Tuesday, April 14, 2009

I tinkle on your grave

Proud Parenting Moments:

If anyone knows how to get in touch with that midget medium from Poltergeist, please have her call me. Why you ask? Well, I think we might have angered the dead in a big way the other night on our walk home from dinner.
We went to Ted’s Firehouse Pub for their gut busting dollar night and sucked in some greasy goodness and cheap beer. Tod had a massage, so Anna and I decided to take advantage of the great weather and walk the short walk home after dinner. Our street is a pretty diverse street. Greenwood Avenue is capped on each end with a church and houses the city’s Mosque and a Hispanic church in between. There are abandoned homes as well as stately homes from the past (such as ours, natch). There is also Mount Evergreen Cemetery, the final resting place for many of Michigan’s earliest residents. Some of the monuments are buffed smooth by the many years of Michigan weather. Some are amazingly ornate, others are simple stones propped up in the ground. The cemetery is truly a mini mountain (hence the name), and its monument dotted grounds roll and pitch behind wrought iron fences.
As we merrily walked along Greenwood, we came across one of the few access gates along the street. Anna bolted into the cemetery and ran for a few dozen yards. I was chasing after her and she finally stopped and turned back to me and said, “Papa, what is this?” as she pointed to a grave marker carved to look like a tree stump. I began telling her about how this was a place where people went after they died. Death is a relatively new concept for her thanks to a recent visit to Grandma and Grandpa McMillen. Not sure how or why the concept of death came up, but she was suddenly worried that Yukon wouldn’t be around much longer when she came home. We had a nice little toddler talk, and I think she’s okay with the general concept of death. Thanks Grandma!

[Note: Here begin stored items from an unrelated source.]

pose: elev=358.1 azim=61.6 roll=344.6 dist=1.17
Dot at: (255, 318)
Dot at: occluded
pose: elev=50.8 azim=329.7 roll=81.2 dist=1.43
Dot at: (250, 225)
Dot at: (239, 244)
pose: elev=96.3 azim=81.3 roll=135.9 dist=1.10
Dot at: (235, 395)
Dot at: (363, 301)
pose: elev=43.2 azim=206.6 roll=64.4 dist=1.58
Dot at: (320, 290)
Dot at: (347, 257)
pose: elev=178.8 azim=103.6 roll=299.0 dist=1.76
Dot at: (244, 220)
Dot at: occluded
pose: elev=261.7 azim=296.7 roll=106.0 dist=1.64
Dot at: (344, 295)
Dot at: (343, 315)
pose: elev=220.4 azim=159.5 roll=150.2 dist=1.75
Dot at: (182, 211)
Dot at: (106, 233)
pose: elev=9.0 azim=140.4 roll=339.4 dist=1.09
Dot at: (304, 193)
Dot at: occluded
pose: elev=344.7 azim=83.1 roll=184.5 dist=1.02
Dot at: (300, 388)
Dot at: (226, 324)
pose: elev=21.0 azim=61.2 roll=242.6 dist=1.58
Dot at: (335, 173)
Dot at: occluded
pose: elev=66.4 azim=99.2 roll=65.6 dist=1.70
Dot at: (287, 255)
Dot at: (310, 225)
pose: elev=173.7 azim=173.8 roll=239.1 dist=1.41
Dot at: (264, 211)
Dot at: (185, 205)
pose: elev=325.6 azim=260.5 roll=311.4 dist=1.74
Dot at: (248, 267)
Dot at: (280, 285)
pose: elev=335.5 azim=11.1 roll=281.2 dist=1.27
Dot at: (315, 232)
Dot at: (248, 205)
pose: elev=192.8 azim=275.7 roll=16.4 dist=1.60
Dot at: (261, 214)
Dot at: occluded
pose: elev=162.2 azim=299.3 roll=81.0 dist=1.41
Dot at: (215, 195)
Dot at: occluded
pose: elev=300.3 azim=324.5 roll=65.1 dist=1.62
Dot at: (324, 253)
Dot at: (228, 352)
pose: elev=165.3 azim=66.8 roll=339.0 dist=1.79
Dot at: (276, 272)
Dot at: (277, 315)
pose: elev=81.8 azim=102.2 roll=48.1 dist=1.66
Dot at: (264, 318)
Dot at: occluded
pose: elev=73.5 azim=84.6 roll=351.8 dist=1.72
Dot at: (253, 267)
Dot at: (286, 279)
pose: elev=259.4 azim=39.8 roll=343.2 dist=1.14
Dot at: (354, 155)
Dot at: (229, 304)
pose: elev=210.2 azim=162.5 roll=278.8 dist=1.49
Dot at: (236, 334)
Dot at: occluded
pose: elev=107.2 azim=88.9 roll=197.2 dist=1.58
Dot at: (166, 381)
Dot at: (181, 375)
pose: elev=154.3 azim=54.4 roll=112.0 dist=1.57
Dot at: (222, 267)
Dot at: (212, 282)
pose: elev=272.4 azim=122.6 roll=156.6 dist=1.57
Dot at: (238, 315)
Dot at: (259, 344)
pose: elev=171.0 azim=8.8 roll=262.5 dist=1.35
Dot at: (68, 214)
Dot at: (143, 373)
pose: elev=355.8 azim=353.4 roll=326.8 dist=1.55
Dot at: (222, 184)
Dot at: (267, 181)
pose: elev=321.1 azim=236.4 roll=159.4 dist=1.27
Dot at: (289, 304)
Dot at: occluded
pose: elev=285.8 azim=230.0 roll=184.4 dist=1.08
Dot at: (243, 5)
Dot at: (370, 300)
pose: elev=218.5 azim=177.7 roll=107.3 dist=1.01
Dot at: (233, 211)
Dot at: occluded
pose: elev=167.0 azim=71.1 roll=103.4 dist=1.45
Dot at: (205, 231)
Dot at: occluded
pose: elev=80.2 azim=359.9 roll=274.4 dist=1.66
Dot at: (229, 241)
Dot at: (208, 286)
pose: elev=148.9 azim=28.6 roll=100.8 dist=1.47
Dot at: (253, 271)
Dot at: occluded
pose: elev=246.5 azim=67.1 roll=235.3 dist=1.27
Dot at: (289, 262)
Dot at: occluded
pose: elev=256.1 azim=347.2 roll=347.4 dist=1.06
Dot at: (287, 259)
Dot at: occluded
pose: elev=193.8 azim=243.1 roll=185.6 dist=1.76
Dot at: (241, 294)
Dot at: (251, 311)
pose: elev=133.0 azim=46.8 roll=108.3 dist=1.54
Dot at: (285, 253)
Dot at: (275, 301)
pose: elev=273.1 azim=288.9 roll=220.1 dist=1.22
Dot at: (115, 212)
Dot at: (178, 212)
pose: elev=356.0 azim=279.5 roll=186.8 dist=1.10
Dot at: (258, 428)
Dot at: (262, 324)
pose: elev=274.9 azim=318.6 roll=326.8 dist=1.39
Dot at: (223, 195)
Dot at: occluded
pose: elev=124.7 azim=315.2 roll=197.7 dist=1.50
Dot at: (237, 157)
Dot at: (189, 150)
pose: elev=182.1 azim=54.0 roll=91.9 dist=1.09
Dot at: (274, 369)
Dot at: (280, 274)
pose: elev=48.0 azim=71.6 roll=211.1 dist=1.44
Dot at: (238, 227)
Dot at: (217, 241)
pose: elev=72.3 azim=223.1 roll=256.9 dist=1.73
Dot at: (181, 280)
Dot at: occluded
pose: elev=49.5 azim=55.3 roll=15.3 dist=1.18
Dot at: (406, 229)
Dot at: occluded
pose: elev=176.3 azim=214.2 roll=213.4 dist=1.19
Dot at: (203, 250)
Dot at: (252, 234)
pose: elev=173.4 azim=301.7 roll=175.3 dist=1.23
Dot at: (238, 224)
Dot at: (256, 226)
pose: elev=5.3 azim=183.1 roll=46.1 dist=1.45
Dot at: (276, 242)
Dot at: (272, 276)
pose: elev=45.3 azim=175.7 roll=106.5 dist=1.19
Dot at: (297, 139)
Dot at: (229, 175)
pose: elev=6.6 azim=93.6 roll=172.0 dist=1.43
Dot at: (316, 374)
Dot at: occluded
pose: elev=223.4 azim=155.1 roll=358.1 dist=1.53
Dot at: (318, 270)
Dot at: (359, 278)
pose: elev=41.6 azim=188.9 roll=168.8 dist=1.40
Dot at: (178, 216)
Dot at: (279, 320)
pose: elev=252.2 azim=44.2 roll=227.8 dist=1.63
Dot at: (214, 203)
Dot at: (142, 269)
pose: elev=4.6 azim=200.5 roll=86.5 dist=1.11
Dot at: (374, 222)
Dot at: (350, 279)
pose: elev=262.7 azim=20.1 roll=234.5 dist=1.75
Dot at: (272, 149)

She seemed generally interested in the grave stones and deftly meandered through the cemetery. We climbed up a rather big hill and when we got to the top Anna turned to me and in her thishastohappenrightnow voice said, “Papa, I have to go potty!”

Shit.

Thankfully it wasn’t that, she only had to pee, so we found a rather large monument for privacy and I sized it up to guesstimate where the dearly departed may be and aimed Anna’s bottom away from that spot. I don’t know why I was worried about privacy in a grave yard, as we were the only people roaming around that night at 7:15. Anna did her business and I checked out the names on the monument. I said “Sorry about this” out loud and mentioned their names. Anna didn’t seem to be too concerned about the wrath of the pissed on and pissed off dead, and ran off to check out another large grave stone.

I however patted the stone and reminded them that they were kids once too and she meant no harm.

1 comment:

  1. Well Tom, that is a great story... very sacrilegious but wonderful none the less.